Memory barriers were needed to handle proper ordering of the setting
of the IPMI interface as valid.  Readers might not see proper ordering
of data otherwise.

In ipmi_smi_watcher_register(), the use of the _rcu suffix on the list
is unnecessary.

This require the list_splice_init_rcu() patch previously posted.

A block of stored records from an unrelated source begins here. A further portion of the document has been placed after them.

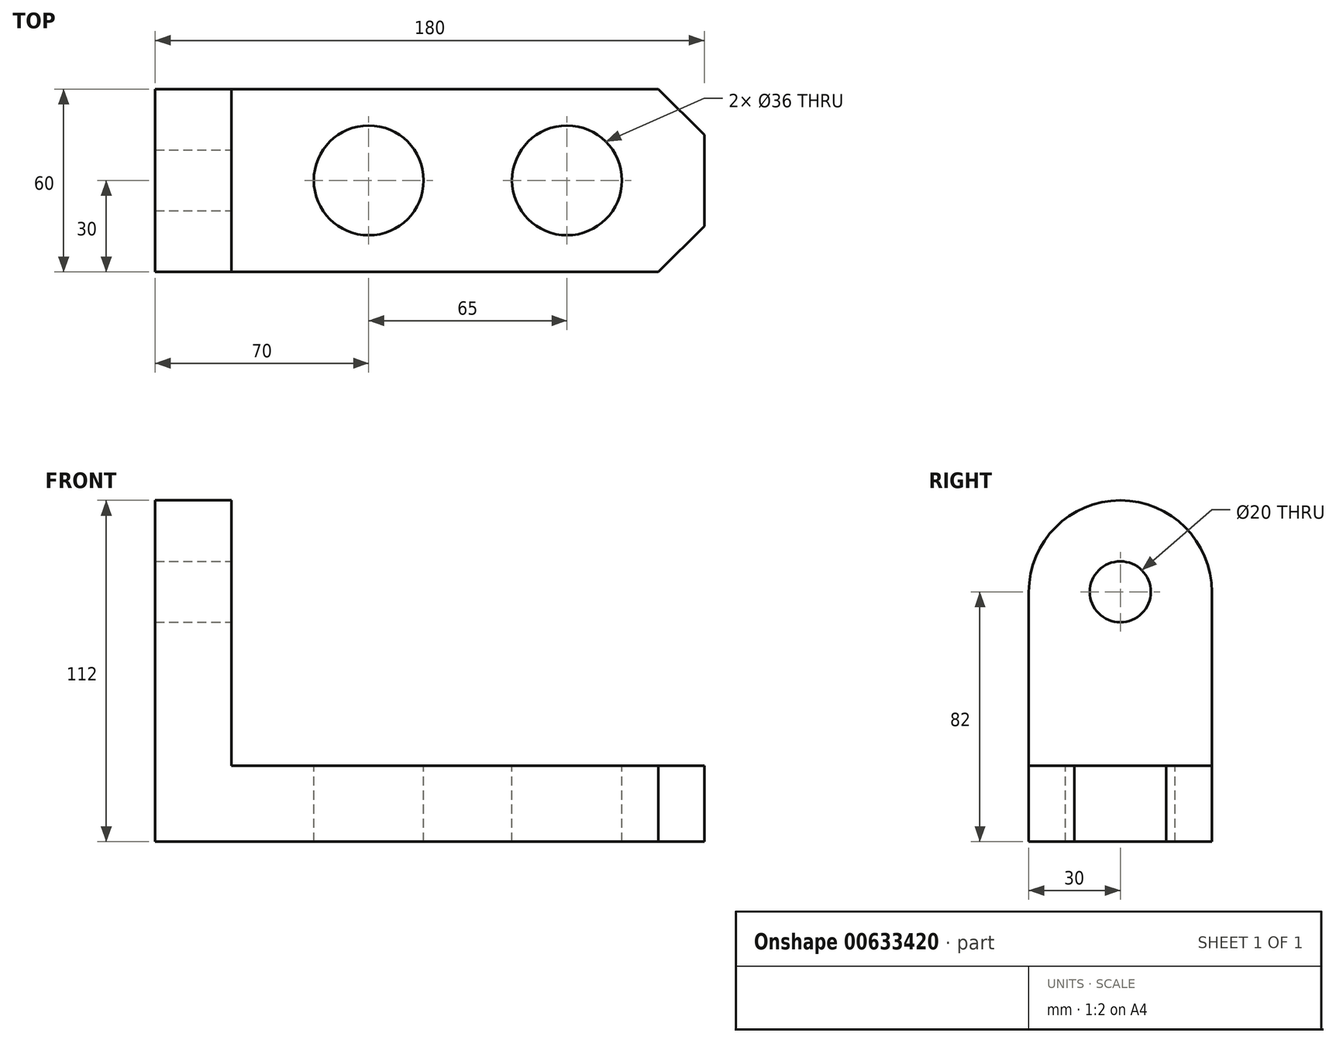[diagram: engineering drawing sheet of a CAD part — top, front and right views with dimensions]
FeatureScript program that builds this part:
annotation { "Feature Type Name" : "Feature", "Feature Type Description" : "" }
export const myFeature = defineFeature(function(context is Context, id is Id, definition is map)
    precondition{}
    {
        {
            var Q0;
            Q0=qCreatedBy(makeId("Top.planeOp"),FACE);
            var sketch = newSketch(context, id + "F0", { "sketchPlane" : qUnion([Q0])});
            skLineSegment(sketch, "E0.bottom", {"start": v(0, 0) * mm, "end": v(180, 0) * mm});
            skLineSegment(sketch, "E0.top", {"start": v(0, 60) * mm, "end": v(180, 60) * mm});
            skLineSegment(sketch, "E0.left", {"start": v(0, 0) * mm, "end": v(0, 60) * mm});
            skLineSegment(sketch, "E0.right", {"start": v(180, 0) * mm, "end": v(180, 60) * mm});
            skSolve(sketch);
        }
        {
            var Q0;
            Q0 = qSketchRegion(id + "F0", true);
            extrude(context, id + "F1", {"entities" : qUnion([Q0]), "depth" : 25 * mm, "offsetDistance" : 25.4 * mm});
        }
        {
            var Q0;
            Q0=makeQuery(id+"F1.opExtrude","CAP_FACE",FACE,{"disambiguationData":[OSD([sQuery(id+"F0.wireOp",EDGE,"E0.bottom"),sQuery(id+"F0.wireOp",EDGE,"E0.top"),sQuery(id+"F0.wireOp",EDGE,"E0.left"),sQuery(id+"F0.wireOp",EDGE,"E0.right")])],"isStart":false});
            var sketch = newSketch(context, id + "F2", { "sketchPlane" : qUnion([Q0])});
            skLineSegment(sketch, "E1.bottom", {"start": v(0, 60) * mm, "end": v(25, 60) * mm});
            skLineSegment(sketch, "E1.top", {"start": v(0, 0) * mm, "end": v(25, 0) * mm});
            skLineSegment(sketch, "E1.left", {"start": v(0, 60) * mm, "end": v(0, 0) * mm});
            skLineSegment(sketch, "E1.right", {"start": v(25, 60) * mm, "end": v(25, 0) * mm});
            skSolve(sketch);
        }
        {
            var Q0;
            Q0 = qSketchRegion(id + "F2", true);
            extrude(context, id + "F3", {"entities" : qUnion([Q0]), "operationType" : NewBodyOperationType.ADD, "depth" : 87 * mm, "offsetDistance" : 25.4 * mm});
        }
        {
            var Q0;
            Q0=makeQuery(id+"F3.opExtrude","CAP_EDGE",EDGE,{"disambiguationData":[OSD([sQuery(id+"F2.wireOp",EDGE,"E1.top")])],"isStart":false});
            var Q1;
            Q1=makeQuery(id+"F3.opExtrude","CAP_EDGE",EDGE,{"disambiguationData":[OSD([sQuery(id+"F2.wireOp",EDGE,"E1.bottom")])],"isStart":false});
            fillet(context, id + "F4", {"entities" : qUnion([Q0, Q1]), "radius" : 30 * mm, "tangentPropagation" : true, "allowEdgeOverflow" : false});
        }
        {
            var Q0;
            Q0=makeQuery(id+"F1.opExtrude","SWEPT_EDGE",EDGE,{"disambiguationData":[OSD([sQuery(id+"F0.wireOp",EDGE,"E0.bottom"),sQuery(id+"F0.wireOp",EDGE,"E0.right")])]});
            var Q1;
            Q1=makeQuery(id+"F1.opExtrude","SWEPT_EDGE",EDGE,{"disambiguationData":[OSD([sQuery(id+"F0.wireOp",EDGE,"E0.top"),sQuery(id+"F0.wireOp",EDGE,"E0.right")])]});
            chamfer(context, id + "F5", {"entities" : qUnion([Q0, Q1]), "width" : 15 * mm, "tangentPropagation" : true});
        }
        {
            var Q0;
            {var subQ0=sQuery(id+"F2.wireOp",EDGE,"E1.right");Q0=makeQuery(id+"F2.imprint","IMPRINT",FACE,{"disambiguationData":[TD([[makeQuery(id+"F2.imprint","IMPRINT",EDGE,{"derivedFrom":subQ0}),1.0]])]});}
            var sketch = newSketch(context, id + "F6", { "sketchPlane" : qUnion([Q0])});
            skCircle(sketch, "E2", {"center": v(70, 30) * mm, "radius": 18 * mm});
            skCircle(sketch, "E3", {"center": v(135, 30) * mm, "radius": 18 * mm});
            skSolve(sketch);
        }
        {
            var Q0;
            Q0 = qSketchRegion(id + "F6", true);
            extrude(context, id + "F7", {"entities" : qUnion([Q0]), "operationType" : NewBodyOperationType.REMOVE, "oppositeDirection" : true, "depth" : 25 * mm, "offsetDistance" : 25.4 * mm});
        }
        {
            var Q0;
            Q0=makeQuery(id+"F3.opExtrude","SWEPT_FACE",FACE,{"disambiguationData":[OSD([sQuery(id+"F2.wireOp",EDGE,"E1.right")])]});
            var sketch = newSketch(context, id + "F8", { "sketchPlane" : qUnion([Q0])});
            skCircle(sketch, "E4", {"center": v(30, 82) * mm, "radius": 10 * mm});
            skSolve(sketch);
        }
        {
            var Q0;
            Q0 = qSketchRegion(id + "F8", true);
            extrude(context, id + "F9", {"entities" : qUnion([Q0]), "operationType" : NewBodyOperationType.REMOVE, "endBound" : BoundingType.THROUGH_ALL, "oppositeDirection" : true, "depth" : 25 * mm, "offsetDistance" : 25.4 * mm});
        }
    });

Signed-off-by: Corey Minyard <minyard@acm.org>
Cc: Paul E. McKenney <paulmck@linux.vnet.ibm.com>

Index: linux-2.6.19/drivers/char/ipmi/ipmi_msghandler.c
===================================================================
--- linux-2.6.19.orig/drivers/char/ipmi/ipmi_msghandler.c	2006-12-30 12:41:15.000000000 -0600
+++ linux-2.6.19/drivers/char/ipmi/ipmi_msghandler.c	2006-12-30 12:43:50.000000000 -0600
@@ -406,13 +406,14 @@
 	free_smi_msg_list(&intf->waiting_msgs);
 	free_recv_msg_list(&intf->waiting_events);
 
-	/* Wholesale remove all the entries from the list in the
-	 * interface and wait for RCU to know that none are in use. */
+	/*
+	 * Wholesale remove all the entries from the list in the
+	 * interface and wait for RCU to know that none are in use.
+	 */
 	mutex_lock(&intf->cmd_rcvrs_mutex);
-	list_add_rcu(&list, &intf->cmd_rcvrs);
-	list_del_rcu(&intf->cmd_rcvrs);
+	INIT_LIST_HEAD(&list);
+	list_splice_init_rcu(&intf->cmd_rcvrs, &list, synchronize_rcu);
 	mutex_unlock(&intf->cmd_rcvrs_mutex);
-	synchronize_rcu();
 
 	list_for_each_entry_safe(rcvr, rcvr2, &list, link)
 		kfree(rcvr);
@@ -451,7 +452,7 @@
 	mutex_lock(&ipmi_interfaces_mutex);
 
 	/* Build a list of things to deliver. */
-	list_for_each_entry_rcu(intf, &ipmi_interfaces, link) {
+	list_for_each_entry(intf, &ipmi_interfaces, link) {
 		if (intf->intf_num == -1)
 			continue;
 		e = kmalloc(sizeof(*e), GFP_KERNEL);
@@ -838,6 +839,7 @@
 	goto out_kfree;
 
  found:
+	smp_rmb();
 	/* Note that each existing user holds a refcount to the interface. */
 	kref_get(&intf->refcount);
 
@@ -2761,6 +2763,7 @@
 		kref_put(&intf->refcount, intf_free);
 	} else {
 		/* After this point the interface is legal to use. */
+		smp_wmb(); /* Keep memory order straight for RCU readers. */
 		intf->intf_num = i;
 		mutex_unlock(&ipmi_interfaces_mutex);
 		call_smi_watchers(i, intf->si_dev);
@@ -3924,6 +3927,8 @@
 			/* Interface was not ready yet. */
 			continue;
 
+		smp_rmb();
+
 		/* First job here is to figure out where to send the
 		   OEM events.  There's no way in IPMI to send OEM
 		   events using an event send command, so we have to

Re: [PATCH] IPMI: Fix some RCU problems

[Andrew Morton]

On Wed, 3 Jan 2007 09:31:30 -0600
Corey Minyard <minyard@acm.org> wrote:

>   found:
> +	smp_rmb();
>  	/* Note that each existing user holds a refcount to the interface. */
>  	kref_get(&intf->refcount);
>  
> @@ -2761,6 +2763,7 @@
>  		kref_put(&intf->refcount, intf_free);
>  	} else {
>  		/* After this point the interface is legal to use. */
> +		smp_wmb(); /* Keep memory order straight for RCU readers. */
>  		intf->intf_num = i;
>  		mutex_unlock(&ipmi_interfaces_mutex);
>  		call_smi_watchers(i, intf->si_dev);
> @@ -3924,6 +3927,8 @@
>  			/* Interface was not ready yet. */
>  			continue;
>  
> +		smp_rmb();
> +

It's nice to always have a comment explaining the use of open-coded
barriers.  Because often the reader is left wondered what on earth it's
barriering against what on earth else.